I know Sibelius himself was very dismissive of his piano pieces, claiming they were his "bread and butter". But I have always loved them. Here is one of my favourites. Took me ages to get hold of the score.


----------



## DrKilroy (Sep 29, 2012)

I am another fan. This is in no way comparable to Sibelius' symphonies or tone poems, but some of these are a pleasant listen. 5 Characteristic Impressions, one of the movements of which you posted, is among my favourites, too.

Best regards, Dr


----------



## Xaltotun (Sep 3, 2010)

I'm not much of a fan of solo piano works, but hearing some of his pieces performed in the house where he was born and raised was quite an experience!


----------



## joen_cph (Jan 17, 2010)

The CD that has become most notable for me is Mustonen playing small piano pieces by Sibelius, on the Ondine label, http://www.amazon.com/Mustonen-Plays-Sibelius-Oli/dp/B00006S1YJ 
Some remarkable playing, and nice pieces.

Besides that, I´ve got the Sonata and some pieces, in a couple of versions, plus a newcomer, a CD in the "Essential Sibelius" box, which I´ll have to listen to. Don´t really remember the features of the Sonata, so can´t judge it. Good idea for listening, though.


----------



## DavidA (Dec 14, 2012)

I have the recordings Glenn Gould made. Can't count myself a fan, though.


----------



## ptr (Jan 22, 2013)

Have played some of them, think Sibelius was quite correct in his assessment! They can be slightly delightful but do not carry much weight.

/ptr


----------



## brianvds (May 1, 2013)

I am quite a fan of his piano pieces too. I had a CD with some (Naxos, if memory serves). Lent them it to someone and then never got it back. But of course, nowadays we have YouTube. 

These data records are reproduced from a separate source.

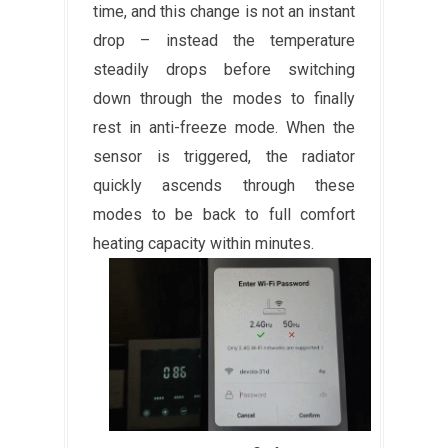
time, and this change is not an instant
drop – instead the temperature
steadily drops before switching
down through the modes to finally
rest in anti-freeze mode. When the
sensor is triggered, the radiator
quickly ascends through these
modes to be back to full comfort
heating capacity within minutes.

I don't actually know his work well. Of the symphonies, only the second is familiar to me, so I am at the moment more of a fan of his piano pieces than his large scale works! This will probably change as soon as I get time to familiarize myself with the symphonies.


----------



## julianoq (Jan 29, 2013)

I listened very little of his piano music, it is about time for me to give a more careful look at it. I just listened to the 5 Characteristic Impressions and enjoyed it.

Edit: just listened to the Five Esquisses, they are quite good!


----------



## Dustin (Mar 30, 2012)

I enjoy his Mazurkas quite a bit. I still have a lot of listening before I form a more solid opinion though.


----------